- [Required action A]:
Which usernames post in the thread about tomatoes for rats? List each distinct one once.
=== Document text ===
# Tomatoes ok for rats?



## Soybean (Feb 11, 2009)

We like to feed fresh foods to our rats a lot and I was wondering if tomatoes were okay. We had salad last night for dinner and have some chopped up tomato left over. We also have some chopped up peppers (bell) but I read on the post about foods that those are undecided, so I will not be feeding the rats those.


----------



## Jaguar (Nov 15, 2009)

I give mine tomatoes sometimes, but they like to make a mess and eat the mushy stuff and seeds and leave the skin. :-\


----------



## Soybean (Feb 11, 2009)

Thanks for the reply. They have never had tomatoes before so this will be a new experience for them.


----------



## RatMomSC (Feb 5, 2010)

I give my girls little bits of tomato every now and again and they love it!


----------



## olddeadpig (Jan 6, 2010)
===
- [Required action B]:
In the records, rewrite the lines starting at the one containing "Rejected Slang Terms" and ending at the last line, substituting "Lingo" for every "Slang" and leaving everything else unchanged.
=== Material to process ===
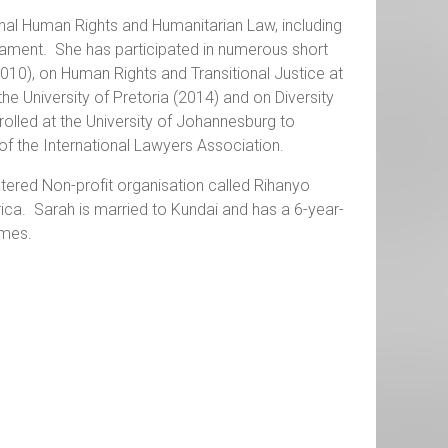
onal Human Rights and Humanitarian Law, including
rmament. She has participated in numerous short
010), on Human Rights and Transitional Justice at
 the University of Pretoria (2014) and on Diversity
rolled at the University of Johannesburg to
f the International Lawyers Association.
istered Non-profit organisation called Rihanyo
frica. Sarah is married to Kundai and has a 6-year-
ames.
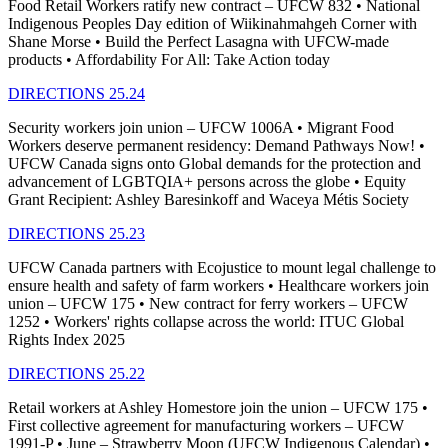
Food Retail Workers ratify new contract – UFCW 832 • National
Indigenous Peoples Day edition of Wiikinahmahgeh Corner with
Shane Morse • Build the Perfect Lasagna with UFCW-made
products • Affordability For All: Take Action today
DIRECTIONS 25.24
Security workers join union – UFCW 1006A • Migrant Food
Workers deserve permanent residency: Demand Pathways Now! •
UFCW Canada signs onto Global demands for the protection and
advancement of LGBTQIA+ persons across the globe • Equity
Grant Recipient: Ashley Baresinkoff and Waceya Métis Society
DIRECTIONS 25.23
UFCW Canada partners with Ecojustice to mount legal challenge to
ensure health and safety of farm workers • Healthcare workers join
union – UFCW 175 • New contract for ferry workers – UFCW
1252 • Workers' rights collapse across the world: ITUC Global
Rights Index 2025
DIRECTIONS 25.22
Retail workers at Ashley Homestore join the union – UFCW 175 •
First collective agreement for manufacturing workers – UFCW
1991-P • June – Strawberry Moon (UFCW Indigenous Calendar) •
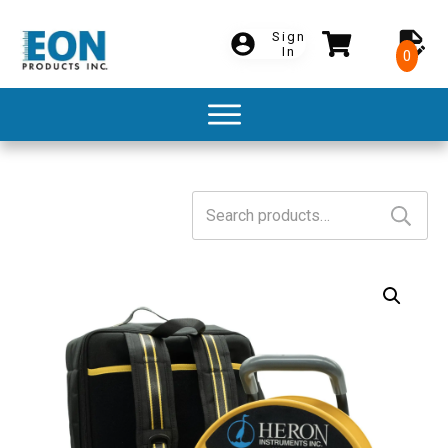
Sign
In
0
Search
for:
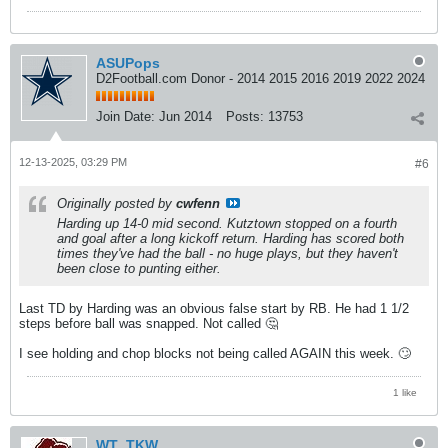
ASUPops
D2Football.com Donor - 2014 2015 2016 2019 2022 2024
Join Date:
Jun 2014
Posts:
13753
12-13-2025, 03:29 PM
#6
Originally posted by
cwfenn
Harding up 14-0 mid second. Kutztown stopped on a fourth
and goal after a long kickoff return. Harding has scored both
times they've had the ball - no huge plays, but they haven't
been close to punting either.
Last TD by Harding was an obvious false start by RB. He had 1 1/2
steps before ball was snapped. Not called 🤔
I see holding and chop blocks not being called AGAIN this week. 🙄
1 like
WT_TKW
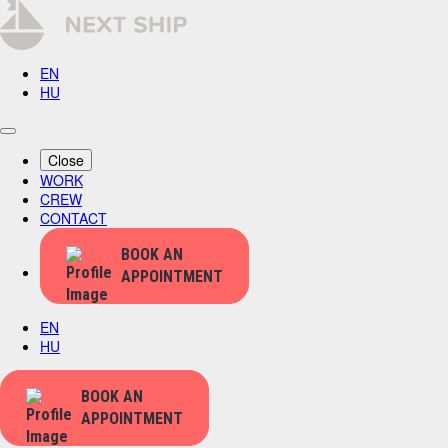
EN
HU
Close
WORK
CREW
CONTACT
BOOK AN
APPOINTMENT
EN
HU
BOOK AN
APPOINTMENT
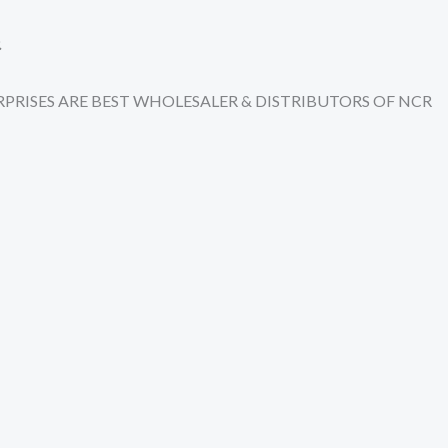
.
TERPRISES ARE BEST WHOLESALER & DISTRIBUTORS OF NCR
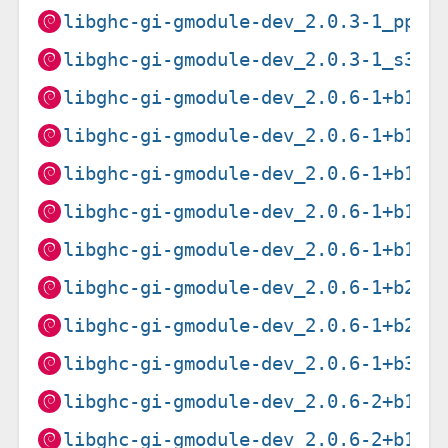
libghc-gi-gmodule-dev_2.0.3-1_ppc6
libghc-gi-gmodule-dev_2.0.3-1_s390
libghc-gi-gmodule-dev_2.0.6-1+b1_a
libghc-gi-gmodule-dev_2.0.6-1+b1_a
libghc-gi-gmodule-dev_2.0.6-1+b1_p
libghc-gi-gmodule-dev_2.0.6-1+b1_r
libghc-gi-gmodule-dev_2.0.6-1+b1_s
libghc-gi-gmodule-dev_2.0.6-1+b2_a
libghc-gi-gmodule-dev_2.0.6-1+b2_a
libghc-gi-gmodule-dev_2.0.6-1+b3_i
libghc-gi-gmodule-dev_2.0.6-2+b1_a
libghc-gi-gmodule-dev_2.0.6-2+b1_a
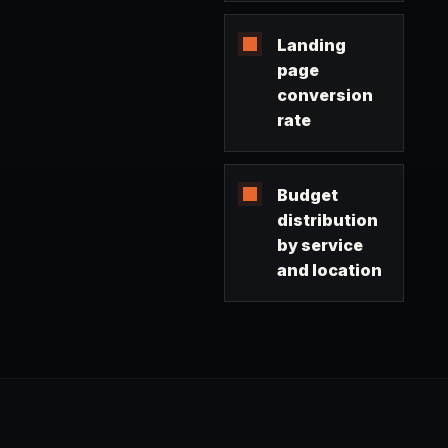
Landing
page
conversion
rate
Budget
distribution
by service
and location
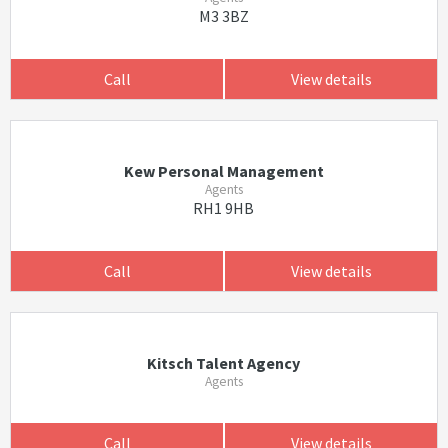
M3 3BZ
Call
View details
Kew Personal Management
Agents
RH1 9HB
Call
View details
Kitsch Talent Agency
Agents
Call
View details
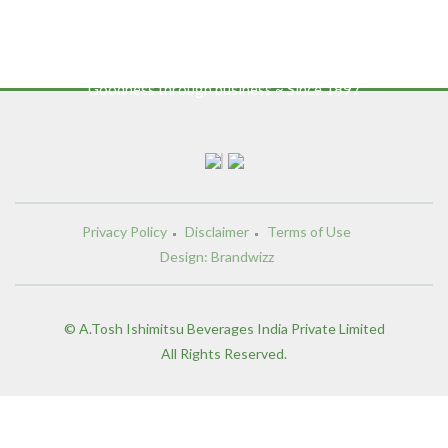
Goodness through business ~ Since 1897
Privacy Policy
Disclaimer
Terms of Use
Design: Brandwizz
© A.Tosh Ishimitsu Beverages India Private Limited
All Rights Reserved.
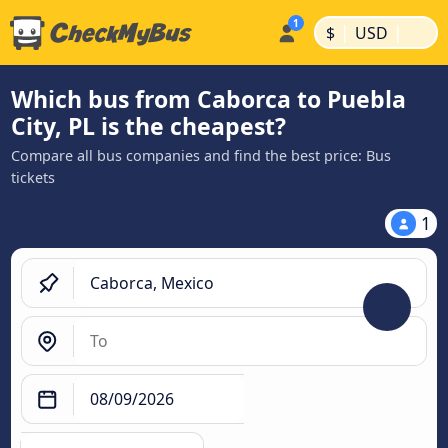
|
|
$
USD
Which bus from Caborca to Puebla
City, PL is the cheapest?
Compare all bus companies and find the best price: Bus
tickets
1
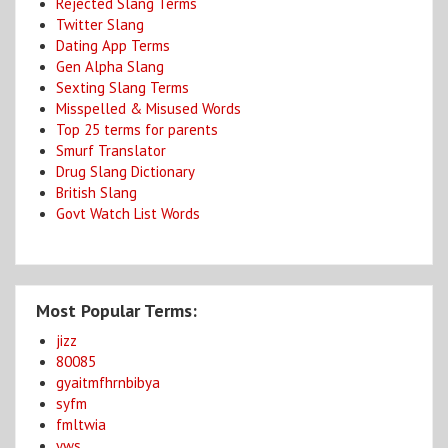
Rejected Slang Terms
Twitter Slang
Dating App Terms
Gen Alpha Slang
Sexting Slang Terms
Misspelled & Misused Words
Top 25 terms for parents
Smurf Translator
Drug Slang Dictionary
British Slang
Govt Watch List Words
Most Popular Terms:
jizz
80085
gyaitmfhrnbibya
syfm
fmltwia
yws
===
- [Your solution A]:
Soybean, Jaguar, RatMomSC, olddeadpig

- [Your solution B]:
Rejected Lingo Terms
Twitter Lingo
Dating App Terms
Gen Alpha Lingo
Sexting Lingo Terms
Misspelled & Misused Words
Top 25 terms for parents
Smurf Translator
Drug Lingo Dictionary
British Lingo
Govt Watch List Words
Most Popular Terms:
jizz
80085
gyaitmfhrnbibya
syfm
fmltwia
yws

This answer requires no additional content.